1603 $ par élève régulier
4005 $ par élève handicapé léger
6675 $ par élève handicapé lourd

(voir Règles budgétaires 2008-2009, p. 12)

Une fois tous les ajustements faits, notamment pour tenir compte des situations particulières de chaque commission scolaire (dispersion de la clientèle, ancienneté du corps enseignant, ...) les montants moyens par enfant qui sont alloués par le ministère aux Commissions scolaires sont:

4158 $ par élève régulier
9257 $ par élève handicapé léger
14407 $ par élève handicapé lourd

(voir Règles budgétaires 2008-2009, pp. 153-154)

Dans une école régulière publique, qui reçoit une clientèle non choisie, le total de la subvention reçue divisée par le nombre d'élèves donnera nécessairement un montant supérieur à l'allocation de base pour enfant régulier. Les écoles privées, qui choisissent leur clientèle, ne reçoivent, elles, que l'allocation de base pour enfant régulier qui est de 3957$ pour l'enseignement secondaire. En comparant les sommes reçues par une école privée et une école publique, toutes deux accueillant le même nombre d'élèves, on verra que les sommes reçues par l'école publique sont supérieures ... mais elles sont supérieures uniquement parce que ces écoles doivent accueillir une clientèle aux besoins particuliers. En fait, pour chaque élève "régulier", l'école privée reçoit 95% de ce que reçoit l'école publique.

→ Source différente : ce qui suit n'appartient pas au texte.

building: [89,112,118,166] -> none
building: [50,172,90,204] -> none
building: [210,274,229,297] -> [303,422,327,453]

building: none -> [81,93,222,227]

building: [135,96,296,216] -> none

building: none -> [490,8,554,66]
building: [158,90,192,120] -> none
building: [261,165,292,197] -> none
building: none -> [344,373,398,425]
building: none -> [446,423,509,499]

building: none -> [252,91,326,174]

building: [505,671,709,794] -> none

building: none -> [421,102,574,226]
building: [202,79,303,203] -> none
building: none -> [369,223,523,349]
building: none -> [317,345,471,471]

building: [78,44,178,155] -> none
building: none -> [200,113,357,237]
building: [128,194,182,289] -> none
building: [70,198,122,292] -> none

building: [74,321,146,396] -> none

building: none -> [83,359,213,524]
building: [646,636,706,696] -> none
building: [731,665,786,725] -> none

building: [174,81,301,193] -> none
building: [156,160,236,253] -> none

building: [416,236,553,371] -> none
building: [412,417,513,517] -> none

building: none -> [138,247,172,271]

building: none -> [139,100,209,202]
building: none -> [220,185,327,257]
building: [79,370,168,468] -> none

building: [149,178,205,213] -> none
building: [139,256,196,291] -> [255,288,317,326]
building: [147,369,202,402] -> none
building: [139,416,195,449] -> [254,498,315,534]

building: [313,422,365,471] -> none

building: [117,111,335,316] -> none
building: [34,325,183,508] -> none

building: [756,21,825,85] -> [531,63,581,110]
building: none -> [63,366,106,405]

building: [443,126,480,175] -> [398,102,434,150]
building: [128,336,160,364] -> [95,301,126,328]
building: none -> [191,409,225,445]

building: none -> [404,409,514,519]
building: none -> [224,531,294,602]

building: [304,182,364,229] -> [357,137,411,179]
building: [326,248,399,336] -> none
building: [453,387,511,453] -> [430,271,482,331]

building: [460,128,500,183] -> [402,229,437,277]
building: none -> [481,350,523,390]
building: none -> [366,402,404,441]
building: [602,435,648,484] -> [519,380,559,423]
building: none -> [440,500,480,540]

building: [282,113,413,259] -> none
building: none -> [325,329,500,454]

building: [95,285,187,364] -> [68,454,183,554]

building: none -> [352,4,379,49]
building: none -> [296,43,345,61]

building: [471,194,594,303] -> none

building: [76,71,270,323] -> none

(voir Règles budgétaires 2009-2010 pour l'enseignement privé, p. 10).

Lorsqu'on dit que les écoles privées reçoivent 60% de la subvention accordée aux écoles publiques, on compare en fait des pommes et des oranges, puisqu'on gonfle le montant de la subvention aux écoles publiques en y ajoutant des montants réservés aux élèves en difficultés ... élèves que le privé prend généralement bien soin de ne pas choisir.

En espérant que ces précisions vous soient utiles, je vous prie d'agréer, Madame Ouimet, mes salutations les meilleures.